BEGIN Exercise input

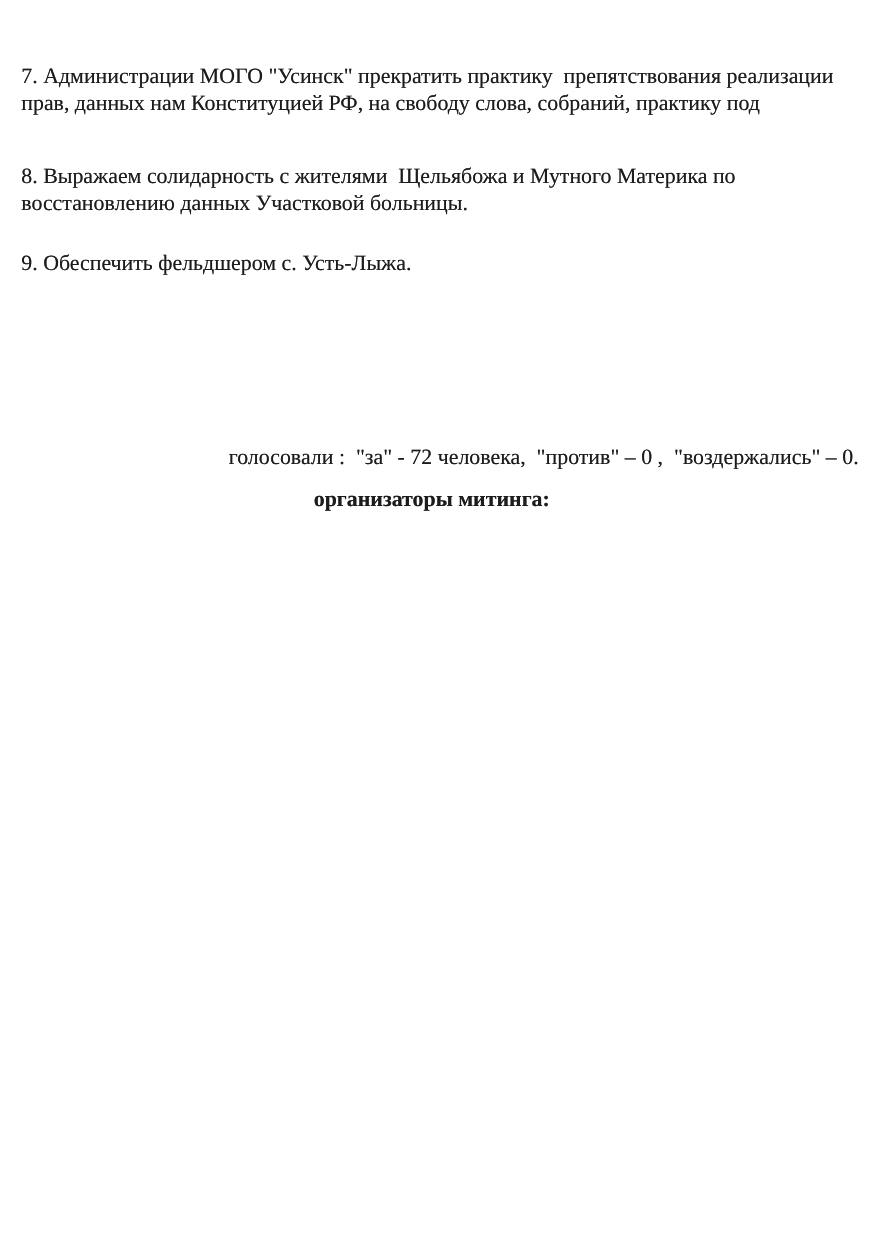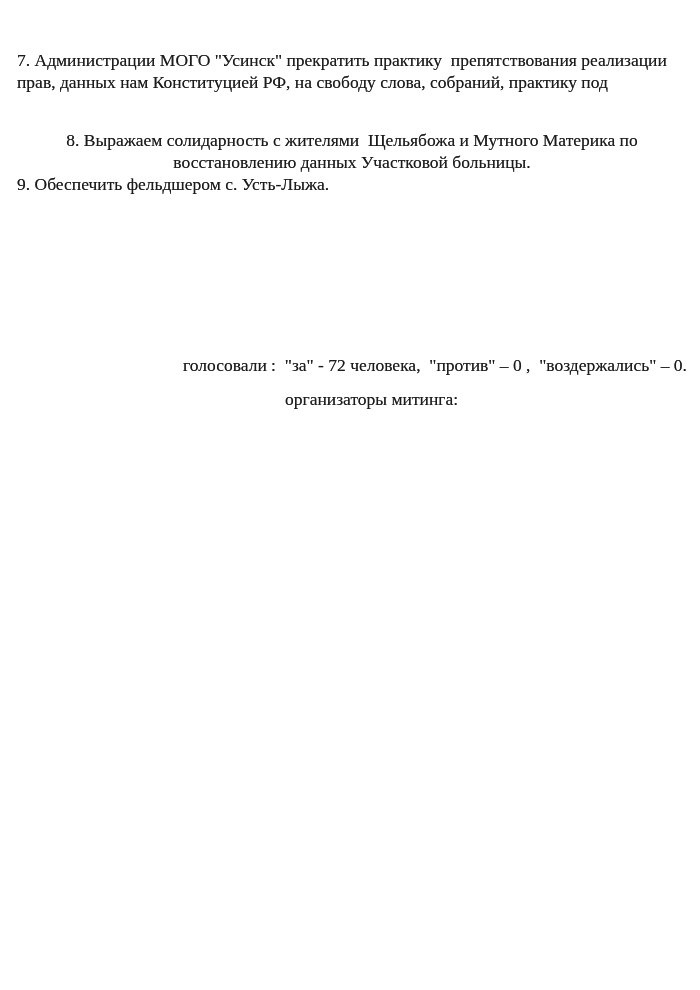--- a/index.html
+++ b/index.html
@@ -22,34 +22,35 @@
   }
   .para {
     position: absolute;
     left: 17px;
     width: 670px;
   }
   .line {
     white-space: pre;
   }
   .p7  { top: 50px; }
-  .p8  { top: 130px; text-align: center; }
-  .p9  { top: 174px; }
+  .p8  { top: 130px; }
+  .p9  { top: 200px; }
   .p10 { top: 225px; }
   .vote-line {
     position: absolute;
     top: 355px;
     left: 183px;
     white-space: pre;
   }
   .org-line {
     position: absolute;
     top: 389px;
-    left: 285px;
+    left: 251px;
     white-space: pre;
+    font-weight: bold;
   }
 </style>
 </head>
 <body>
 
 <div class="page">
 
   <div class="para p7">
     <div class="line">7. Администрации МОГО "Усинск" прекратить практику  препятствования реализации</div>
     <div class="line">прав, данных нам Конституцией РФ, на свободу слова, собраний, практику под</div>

END Exercise input

# To-do item
Keep both end lines and retype everything in the records above from the line containing "-22,34 +22,35 @@" through the line containing "top: 389px;", exactly, with nothing else.

# Solution
@@ -22,34 +22,35 @@
   }
   .para {
     position: absolute;
     left: 17px;
     width: 670px;
   }
   .line {
     white-space: pre;
   }
   .p7  { top: 50px; }
-  .p8  { top: 130px; text-align: center; }
-  .p9  { top: 174px; }
+  .p8  { top: 130px; }
+  .p9  { top: 200px; }
   .p10 { top: 225px; }
   .vote-line {
     position: absolute;
     top: 355px;
     left: 183px;
     white-space: pre;
   }
   .org-line {
     position: absolute;
     top: 389px;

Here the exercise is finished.